Rewrite the records starting at the first line and ending at the line that contains "genus: Carduelis", putting "vernacular name" in place of "common name" and leaving everything else unchanged.
━━━━━ RECORDS SHOWN
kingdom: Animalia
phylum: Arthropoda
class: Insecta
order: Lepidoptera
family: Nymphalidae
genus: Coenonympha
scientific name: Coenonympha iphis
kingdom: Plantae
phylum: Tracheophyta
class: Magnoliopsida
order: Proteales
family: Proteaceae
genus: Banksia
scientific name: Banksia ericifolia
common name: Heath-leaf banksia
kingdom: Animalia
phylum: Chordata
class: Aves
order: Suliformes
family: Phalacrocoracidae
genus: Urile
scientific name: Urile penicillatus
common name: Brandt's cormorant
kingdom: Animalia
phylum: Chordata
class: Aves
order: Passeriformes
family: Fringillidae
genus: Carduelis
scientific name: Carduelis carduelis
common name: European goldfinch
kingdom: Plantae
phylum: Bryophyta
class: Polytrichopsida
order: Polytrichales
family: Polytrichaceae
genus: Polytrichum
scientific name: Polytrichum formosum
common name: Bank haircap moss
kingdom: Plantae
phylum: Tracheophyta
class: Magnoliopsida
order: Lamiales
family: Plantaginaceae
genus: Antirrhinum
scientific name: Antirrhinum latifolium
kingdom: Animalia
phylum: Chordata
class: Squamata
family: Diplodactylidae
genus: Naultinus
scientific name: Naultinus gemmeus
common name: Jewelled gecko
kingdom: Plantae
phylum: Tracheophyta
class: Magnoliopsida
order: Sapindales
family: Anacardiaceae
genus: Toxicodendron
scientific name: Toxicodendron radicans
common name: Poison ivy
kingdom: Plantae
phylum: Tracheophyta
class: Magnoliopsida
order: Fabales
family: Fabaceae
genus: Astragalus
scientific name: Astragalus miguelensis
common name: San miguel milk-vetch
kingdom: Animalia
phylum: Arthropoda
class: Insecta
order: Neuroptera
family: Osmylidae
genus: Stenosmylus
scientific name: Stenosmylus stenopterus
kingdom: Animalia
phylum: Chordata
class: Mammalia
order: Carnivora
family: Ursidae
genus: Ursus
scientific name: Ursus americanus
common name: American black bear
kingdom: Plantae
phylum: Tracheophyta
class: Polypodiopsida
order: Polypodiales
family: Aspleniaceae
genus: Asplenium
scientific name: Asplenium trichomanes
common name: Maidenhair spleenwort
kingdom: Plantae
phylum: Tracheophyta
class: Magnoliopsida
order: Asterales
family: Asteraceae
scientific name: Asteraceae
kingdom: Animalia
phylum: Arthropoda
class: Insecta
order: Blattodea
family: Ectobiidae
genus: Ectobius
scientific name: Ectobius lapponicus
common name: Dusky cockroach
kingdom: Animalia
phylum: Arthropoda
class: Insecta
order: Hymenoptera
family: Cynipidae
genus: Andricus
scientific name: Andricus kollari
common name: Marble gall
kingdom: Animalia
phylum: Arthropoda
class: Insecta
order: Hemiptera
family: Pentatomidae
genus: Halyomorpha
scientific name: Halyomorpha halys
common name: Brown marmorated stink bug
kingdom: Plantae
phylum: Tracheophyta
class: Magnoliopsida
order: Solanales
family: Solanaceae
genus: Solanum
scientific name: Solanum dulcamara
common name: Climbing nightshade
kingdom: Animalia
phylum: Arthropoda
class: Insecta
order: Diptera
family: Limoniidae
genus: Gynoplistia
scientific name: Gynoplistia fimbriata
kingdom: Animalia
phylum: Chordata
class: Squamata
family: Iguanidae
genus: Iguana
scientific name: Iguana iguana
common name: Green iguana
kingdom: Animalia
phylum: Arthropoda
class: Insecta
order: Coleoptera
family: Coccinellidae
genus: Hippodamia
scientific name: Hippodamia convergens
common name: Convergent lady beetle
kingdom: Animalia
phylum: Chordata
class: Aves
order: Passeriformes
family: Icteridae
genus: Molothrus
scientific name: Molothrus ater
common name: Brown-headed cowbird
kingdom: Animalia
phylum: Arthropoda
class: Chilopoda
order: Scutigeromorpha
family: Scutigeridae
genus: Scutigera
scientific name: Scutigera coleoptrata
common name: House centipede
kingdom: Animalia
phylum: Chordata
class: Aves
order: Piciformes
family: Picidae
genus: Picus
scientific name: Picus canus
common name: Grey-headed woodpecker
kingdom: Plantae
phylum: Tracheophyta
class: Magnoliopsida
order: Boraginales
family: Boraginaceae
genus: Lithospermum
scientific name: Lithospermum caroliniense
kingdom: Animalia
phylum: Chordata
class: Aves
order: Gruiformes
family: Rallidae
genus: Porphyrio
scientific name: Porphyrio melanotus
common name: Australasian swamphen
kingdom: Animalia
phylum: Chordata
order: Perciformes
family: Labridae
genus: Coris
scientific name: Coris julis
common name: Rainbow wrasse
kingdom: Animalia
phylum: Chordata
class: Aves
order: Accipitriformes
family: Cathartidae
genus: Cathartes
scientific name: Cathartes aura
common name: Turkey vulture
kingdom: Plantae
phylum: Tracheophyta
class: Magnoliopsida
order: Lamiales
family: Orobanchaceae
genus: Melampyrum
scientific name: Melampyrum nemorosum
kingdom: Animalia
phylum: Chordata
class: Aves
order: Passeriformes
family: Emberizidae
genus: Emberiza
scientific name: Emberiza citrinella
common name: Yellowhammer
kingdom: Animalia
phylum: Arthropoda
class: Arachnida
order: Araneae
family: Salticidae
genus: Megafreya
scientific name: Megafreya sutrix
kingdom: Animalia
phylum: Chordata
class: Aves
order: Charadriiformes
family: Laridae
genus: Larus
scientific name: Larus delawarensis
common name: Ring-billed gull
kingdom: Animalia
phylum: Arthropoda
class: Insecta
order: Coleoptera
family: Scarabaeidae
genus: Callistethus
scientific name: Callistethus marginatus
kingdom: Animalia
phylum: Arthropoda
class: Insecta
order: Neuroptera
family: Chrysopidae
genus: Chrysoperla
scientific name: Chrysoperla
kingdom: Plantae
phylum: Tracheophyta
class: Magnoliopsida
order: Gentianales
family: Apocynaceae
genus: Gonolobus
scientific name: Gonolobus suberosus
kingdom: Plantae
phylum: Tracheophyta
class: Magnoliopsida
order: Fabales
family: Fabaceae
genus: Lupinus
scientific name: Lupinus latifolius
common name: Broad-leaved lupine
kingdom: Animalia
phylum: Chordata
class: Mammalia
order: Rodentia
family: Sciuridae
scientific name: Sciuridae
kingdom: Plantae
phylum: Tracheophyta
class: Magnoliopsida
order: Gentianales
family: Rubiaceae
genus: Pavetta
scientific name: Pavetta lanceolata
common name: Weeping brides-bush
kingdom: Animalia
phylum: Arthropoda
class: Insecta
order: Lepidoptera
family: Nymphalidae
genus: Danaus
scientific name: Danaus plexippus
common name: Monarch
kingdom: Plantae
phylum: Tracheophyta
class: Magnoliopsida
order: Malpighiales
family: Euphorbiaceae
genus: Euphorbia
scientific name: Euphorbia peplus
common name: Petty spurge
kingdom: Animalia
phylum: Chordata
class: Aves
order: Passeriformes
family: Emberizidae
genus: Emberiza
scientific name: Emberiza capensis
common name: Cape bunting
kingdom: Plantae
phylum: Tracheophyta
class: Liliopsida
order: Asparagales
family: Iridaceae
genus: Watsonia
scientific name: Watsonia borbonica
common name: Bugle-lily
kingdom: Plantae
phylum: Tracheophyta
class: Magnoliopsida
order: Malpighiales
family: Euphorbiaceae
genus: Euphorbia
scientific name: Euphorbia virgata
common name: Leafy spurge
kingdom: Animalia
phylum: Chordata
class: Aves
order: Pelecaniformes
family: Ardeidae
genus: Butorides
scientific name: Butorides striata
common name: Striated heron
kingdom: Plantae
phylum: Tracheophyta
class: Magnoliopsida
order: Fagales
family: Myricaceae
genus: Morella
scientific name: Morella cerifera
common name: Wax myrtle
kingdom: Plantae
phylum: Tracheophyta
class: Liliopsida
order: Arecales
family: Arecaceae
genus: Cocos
━━━━━━━━━━
OUTPUT OF THE EXERCISE
kingdom: Animalia
phylum: Arthropoda
class: Insecta
order: Lepidoptera
family: Nymphalidae
genus: Coenonympha
scientific name: Coenonympha iphis
kingdom: Plantae
phylum: Tracheophyta
class: Magnoliopsida
order: Proteales
family: Proteaceae
genus: Banksia
scientific name: Banksia ericifolia
vernacular name: Heath-leaf banksia
kingdom: Animalia
phylum: Chordata
class: Aves
order: Suliformes
family: Phalacrocoracidae
genus: Urile
scientific name: Urile penicillatus
vernacular name: Brandt's cormorant
kingdom: Animalia
phylum: Chordata
class: Aves
order: Passeriformes
family: Fringillidae
genus: Carduelis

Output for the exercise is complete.